Text for analysis:
____________________
Thursday, October 20, 2011

'The Great Barn Clean-out'

I have been very busy, but not with felting. For a long time we have been discussing what to do with our large barn since it was really starting to deteriorate. 
The roof has been leaking and last year it developed 'skylights'.
It is amazing that it did not cave in last winter when we had so much snow that roofs were collapsing on all types of buildings. We thought it would be prudent to deal with all the STUFF in the barn before it fell since dealing with all the STUFF was not going to be a fun task anyway; and another winter quickly approaches.
I got the ball rolling by organizing a family work party and we had a big dumpster brought in. But before the work day I needed to make room in the garage for the things that normally are kept in a garage. That meant finally dealing with all the boxes of books that came down from my grandfather's house in Vermont and got put into said garage. I had told my mother I would take care of them when we brought them here, and that was over 10 years ago, so this meant facing up to a neglected responsibility.  It also meant seeing the damage that my neglect allowed to happen. But rather than indulge my guilt I tried to concentrate on the fun part of the task. It was like a treasure hunt to me. Here are some of the finds...
____________________
Activity list:
[1] In the blog post about the barn clean-out, swap "felting" for "knitting" and rewrite the passage between "Thursday, October 20, 2011" and "it developed 'skylights'.", inclusive.
[2] According to the blog post about the barn clean-out, what did the barn roof develop last year?
The entries that follow have no connection to the blog post about the barn clean-out.

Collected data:
____________________
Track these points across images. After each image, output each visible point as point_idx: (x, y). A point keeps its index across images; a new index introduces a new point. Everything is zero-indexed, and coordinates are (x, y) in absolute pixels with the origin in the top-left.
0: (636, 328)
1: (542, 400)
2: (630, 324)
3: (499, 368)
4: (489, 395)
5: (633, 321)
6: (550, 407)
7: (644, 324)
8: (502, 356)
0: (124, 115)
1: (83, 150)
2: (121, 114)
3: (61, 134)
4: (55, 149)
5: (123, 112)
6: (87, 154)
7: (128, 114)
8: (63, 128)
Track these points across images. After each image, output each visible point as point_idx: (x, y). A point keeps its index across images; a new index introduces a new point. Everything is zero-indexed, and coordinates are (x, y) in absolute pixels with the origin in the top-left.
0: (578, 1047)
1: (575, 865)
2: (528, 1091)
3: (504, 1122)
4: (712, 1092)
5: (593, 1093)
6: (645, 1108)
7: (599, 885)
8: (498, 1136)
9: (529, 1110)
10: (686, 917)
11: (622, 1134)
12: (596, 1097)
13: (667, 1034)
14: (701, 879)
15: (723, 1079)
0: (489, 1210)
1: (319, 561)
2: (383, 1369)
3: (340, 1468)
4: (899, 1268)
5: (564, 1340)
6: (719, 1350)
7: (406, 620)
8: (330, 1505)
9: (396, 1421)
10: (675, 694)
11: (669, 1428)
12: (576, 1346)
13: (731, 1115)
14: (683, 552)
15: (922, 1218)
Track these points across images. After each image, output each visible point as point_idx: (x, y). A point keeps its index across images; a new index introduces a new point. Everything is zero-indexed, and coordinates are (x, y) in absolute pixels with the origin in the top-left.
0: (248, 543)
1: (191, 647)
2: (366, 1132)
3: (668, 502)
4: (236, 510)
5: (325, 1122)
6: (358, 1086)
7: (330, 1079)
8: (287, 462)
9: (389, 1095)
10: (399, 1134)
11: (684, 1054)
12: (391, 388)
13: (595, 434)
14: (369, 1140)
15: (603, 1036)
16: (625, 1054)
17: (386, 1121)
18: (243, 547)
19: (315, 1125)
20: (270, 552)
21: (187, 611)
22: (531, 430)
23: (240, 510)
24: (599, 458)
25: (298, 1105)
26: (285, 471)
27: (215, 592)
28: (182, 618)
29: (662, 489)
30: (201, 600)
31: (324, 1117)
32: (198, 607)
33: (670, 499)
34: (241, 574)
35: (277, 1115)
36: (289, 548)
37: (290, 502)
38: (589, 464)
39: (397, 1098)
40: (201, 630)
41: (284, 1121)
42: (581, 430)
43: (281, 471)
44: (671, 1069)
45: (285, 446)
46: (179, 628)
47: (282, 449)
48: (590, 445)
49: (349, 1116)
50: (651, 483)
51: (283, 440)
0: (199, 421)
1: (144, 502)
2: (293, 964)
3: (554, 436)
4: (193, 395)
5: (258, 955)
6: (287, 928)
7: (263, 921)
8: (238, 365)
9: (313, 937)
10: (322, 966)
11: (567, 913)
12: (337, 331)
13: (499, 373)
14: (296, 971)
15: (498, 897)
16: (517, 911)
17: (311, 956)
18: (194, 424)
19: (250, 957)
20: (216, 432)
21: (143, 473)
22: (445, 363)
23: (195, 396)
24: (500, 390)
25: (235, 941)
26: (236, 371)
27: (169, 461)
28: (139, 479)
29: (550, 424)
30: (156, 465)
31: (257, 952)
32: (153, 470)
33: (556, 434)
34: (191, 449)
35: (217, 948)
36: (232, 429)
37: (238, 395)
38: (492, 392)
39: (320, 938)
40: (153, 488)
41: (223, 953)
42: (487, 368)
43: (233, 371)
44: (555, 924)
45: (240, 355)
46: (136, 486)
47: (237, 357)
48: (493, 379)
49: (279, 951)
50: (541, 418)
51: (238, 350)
____________________
Expected outputs:
[1]
Thursday, October 20, 2011

'The Great Barn Clean-out'

I have been very busy, but not with knitting. For a long time we have been discussing what to do with our large barn since it was really starting to deteriorate. 
The roof has been leaking and last year it developed 'skylights'.

[2] It developed "skylights."